[size=4]Shooting Match[/size=4]
[b]Does the anti-gun crowd think you're stupid?[/b]
By Sam MacDonald
How bad has the post-September 11 era been for the anti-gun lobby? To understand fully, consider a simple thought experiment:
You are dreaming cozily in your bed when you hear your front door give way with a crash. Moments later, you hear two sets of footsteps thudding up the stairs toward your bedroom. Your first thought is to pick up the phone and dial 911, but you know the intruders will be upon you long before the police arrive. As a last resort, you reach into the nightstand and pull out your .44 Magnum. You thank god that you reached it in time, open the window, toss the gun into the bushes below, and turn to face your assailants unarmed.
Welcome to Self Defense 101, according to the Violence Policy Center. In a study the anti-gun group published this Monday, VPC argues that handguns should be outlawed because they don't work. Or more specifically, they do work: You're just too stupid to figure out how to use one. Seriously.
The 90-page document is titled "[b]Unintended Consequences[/b]: Pro-Handgun Experts Prove that Handguns Are a Dangerous Choice for Self-Defense." The report cites all the usual suspects, including numbers that show more people die from gun-related suicides than gun-related homicides. (Message: If you are dumb enough to buy a gun, you're probably dumb enough to kill yourself with it. On purpose.)
In a press release accompanying the report, its author, VPC senior policy analyst Tom Diaz, says, "This study is comprised substantially of writings from pro-gun experts who readily admit handguns are basically impossible to use effectively in self-defense."

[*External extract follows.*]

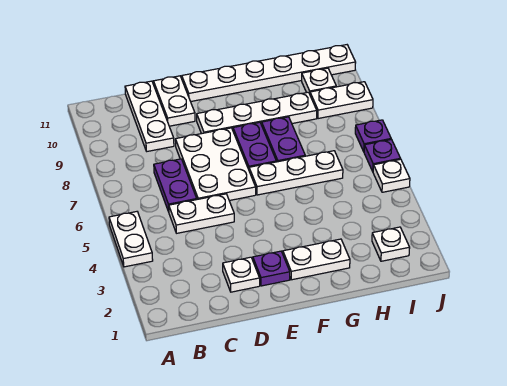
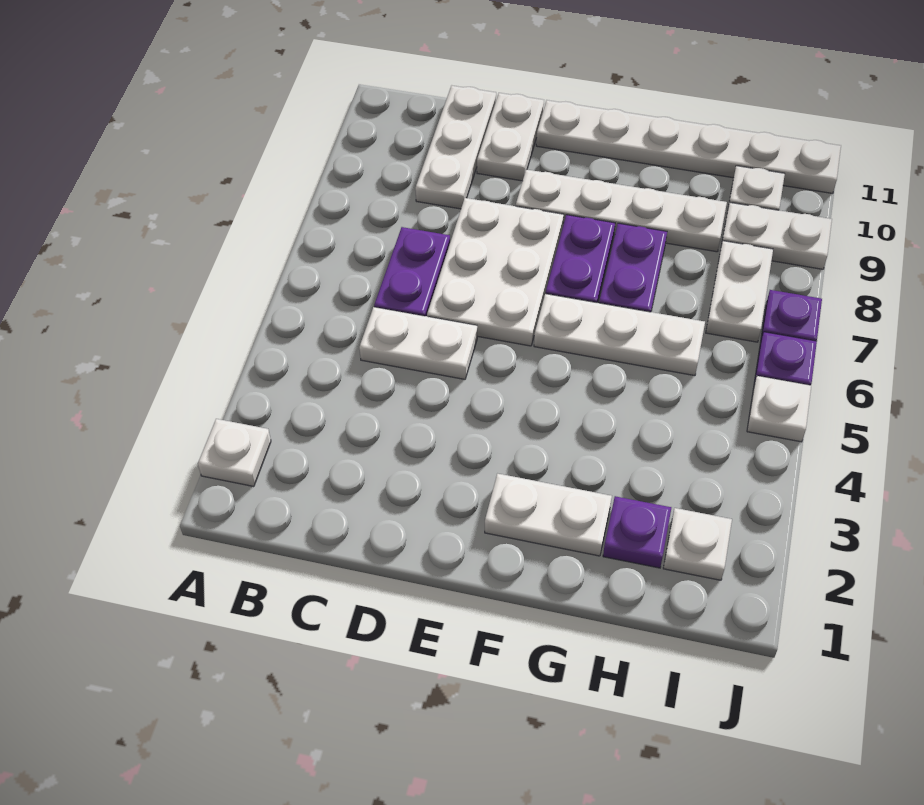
white plate A4:A5 level 1 -> white plate I7:I8 level 1
white plate D2 level 1 -> white plate A2 level 1
purple plate E2 level 1 -> purple plate H2 level 1

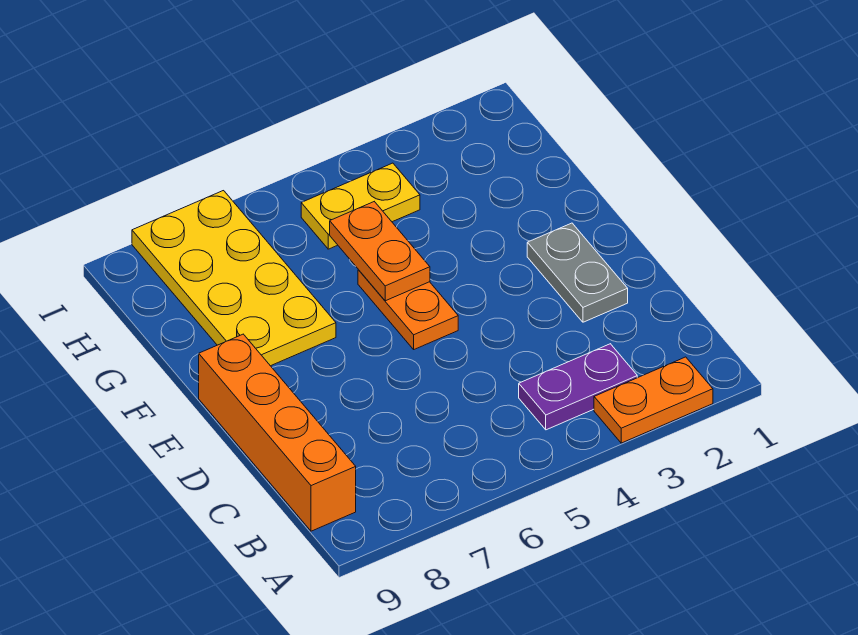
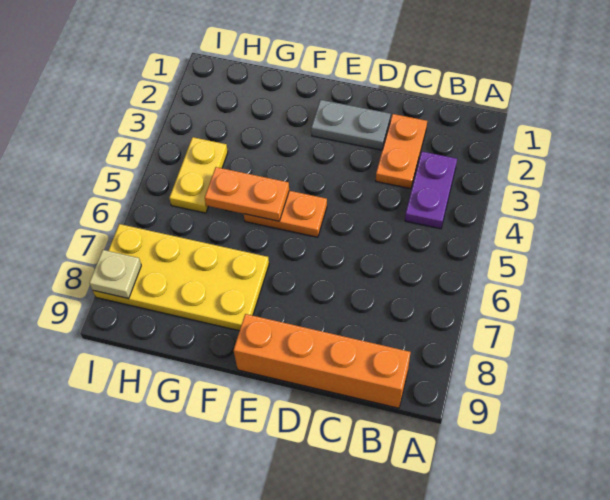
orange plate A2:A3 level 1 -> orange plate C2:C3 level 1
none -> tan plate I8 level 2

The supposed innovation is the report's reliance on usually trigger-happy analysts who at some point during their careers mentioned that if you do buy a gun, you should probably figure out which end the bullets come out before you try to blast a burglar. There is even an appendix that serves as a preemptive strike against anyone informed enough to mention Prof. John Lott's substantial body of work as a counter-argument.
It's not exactly news that some people think that it's "basically impossible" to use a gun to defend yourself. What's more instructive here is to note just how far the anti-gun lobby has fallen, and what a recent spate of setbacks has done to the once-powerful movement. They are no longer simply wrong. They are becoming desperate.

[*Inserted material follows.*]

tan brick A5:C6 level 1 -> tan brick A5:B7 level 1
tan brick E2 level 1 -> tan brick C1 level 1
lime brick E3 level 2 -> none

The litany is quite gruesome, really. The disarmament coalition lost its champion when President Bill Clinton squirmed out of office. Al Gore lost the election to a Republican from gun-happy Texas, who promptly appointed John Ashcroft attorney general. Ashcroft soon added injury to insult when he wrote a letter to the National Rifle Association promising to uphold the Second Amendment as an individual right. The thrashing continued in October when the U.S. Court of Appeals for the 5th Circuit threw its judicial weight behind Ashcroft's interpretation. Court decisions last fall and this spring that dismissed huge city lawsuits against gun manufacturers certainly didn't help.